-- Recorded data --
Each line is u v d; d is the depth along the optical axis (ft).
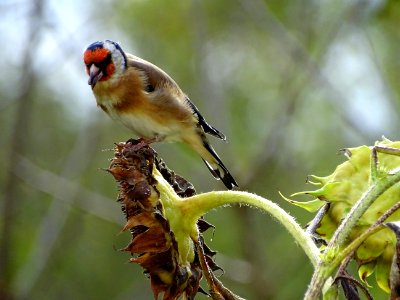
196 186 48.08
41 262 46.21
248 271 46.57
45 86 53.11
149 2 52.42
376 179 10.71
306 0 50.85
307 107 52.75
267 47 54.13
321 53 46.42
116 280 50.67
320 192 12.18
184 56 53.21
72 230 50.34
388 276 11.77
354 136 52.03
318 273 10.26
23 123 48.78
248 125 53.52
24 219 50.01
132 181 12.42
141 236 12.26
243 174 47.62
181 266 12.36
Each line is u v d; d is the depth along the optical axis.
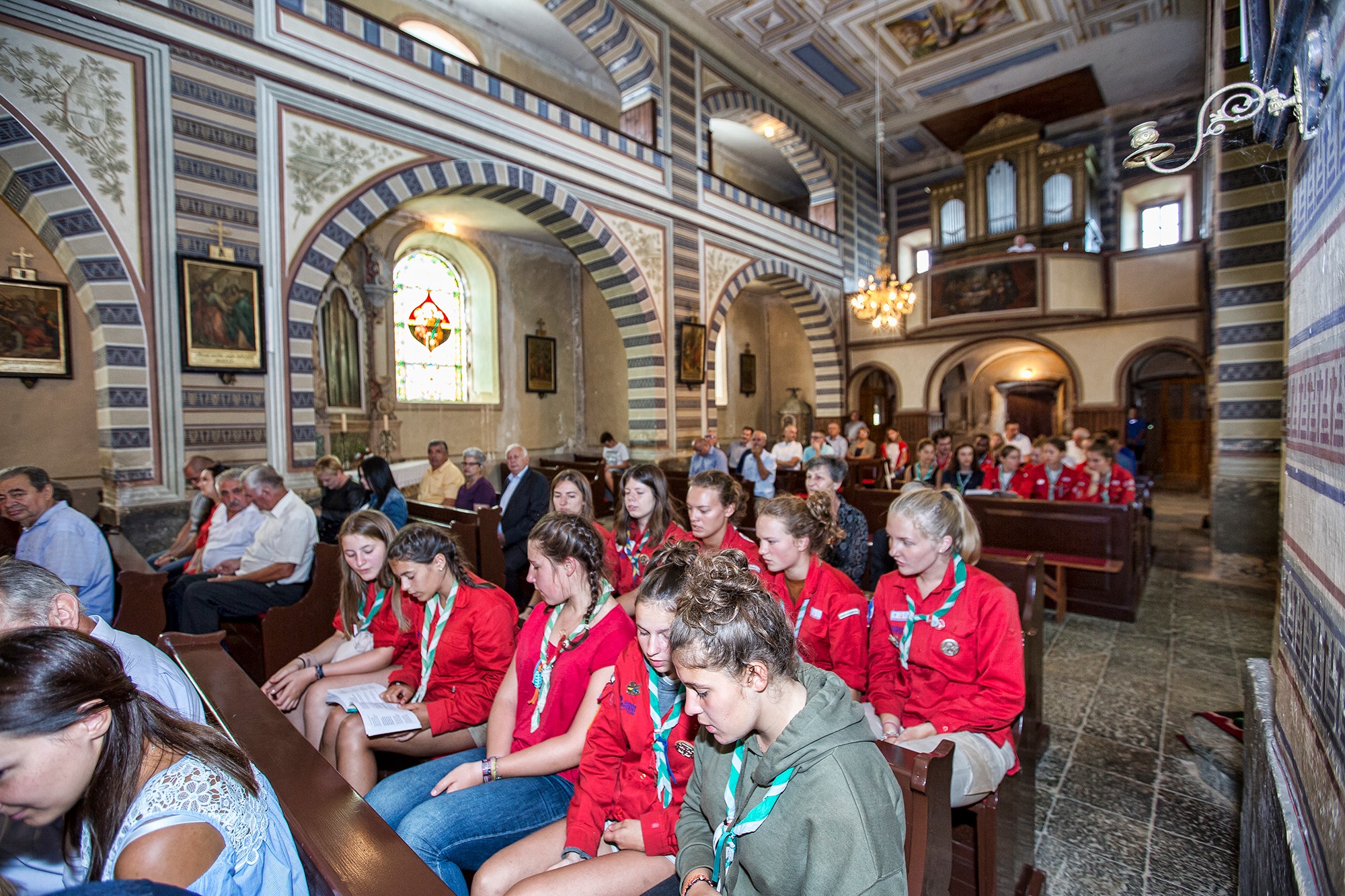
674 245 9.86
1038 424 15.71
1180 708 3.75
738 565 1.29
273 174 5.67
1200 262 10.74
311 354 5.94
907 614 2.27
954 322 12.30
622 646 2.07
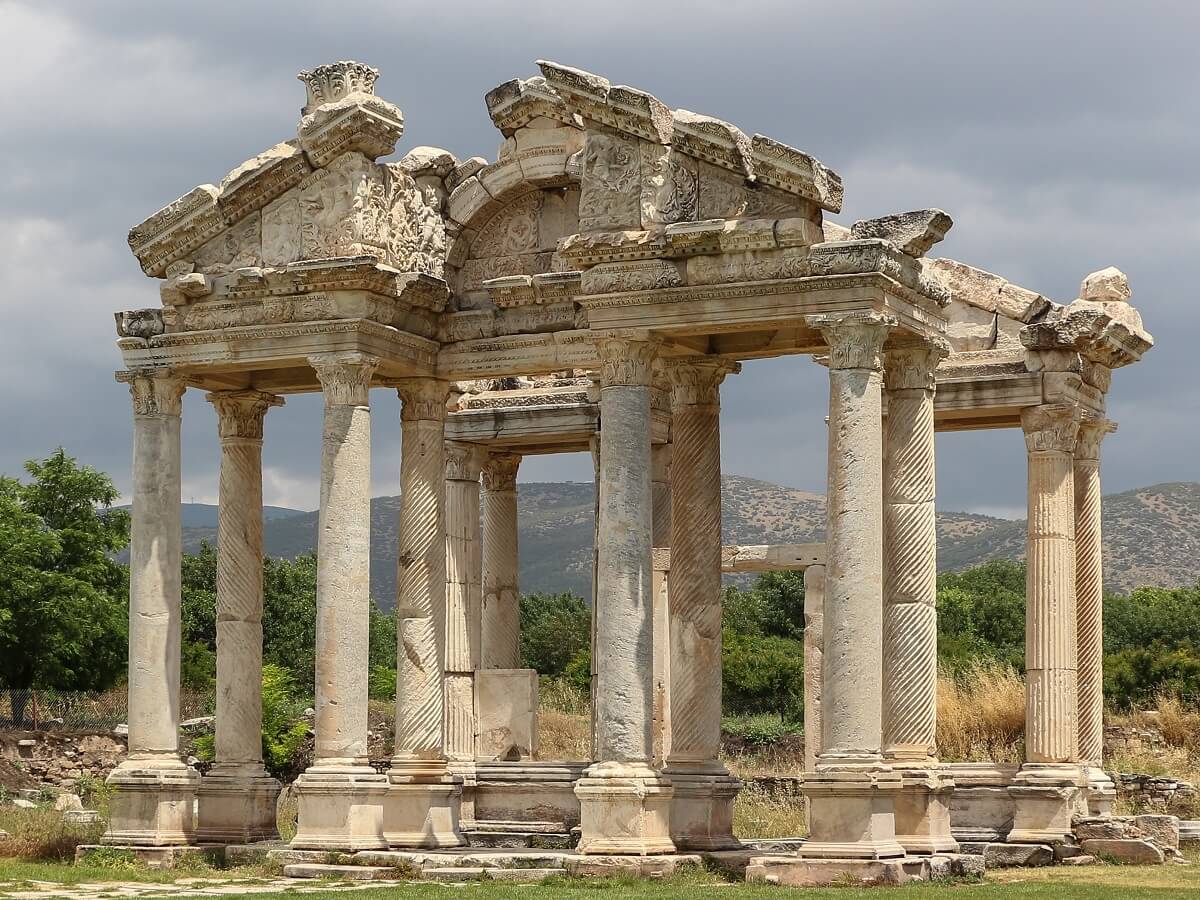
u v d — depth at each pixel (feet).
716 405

-- Problem details --
Restate verbatim the lines that begin at the one holding "248 271 46.57" and end at the last line of the material. Exclude pictures.

-- Solution to this exercise --
248 271 46.57
45 86 53.11
149 2 52.42
376 179 10.71
306 0 50.85
307 107 52.75
267 47 54.13
321 53 46.42
116 280 50.67
320 192 12.18
184 56 53.21
72 230 50.34
388 276 11.77
354 136 52.03
318 273 10.26
23 123 48.78
248 125 53.52
24 219 50.01
132 181 12.42
141 236 12.26
243 174 47.62
181 266 12.36
Each line is u v d; d is the depth along the optical axis.
674 245 9.86
1038 424 15.71
1180 708 3.75
738 565 1.29
273 174 5.67
1200 262 10.74
311 354 5.94
907 614 2.27
954 322 12.30
622 646 2.07
u v d — depth at each pixel (feet).
716 405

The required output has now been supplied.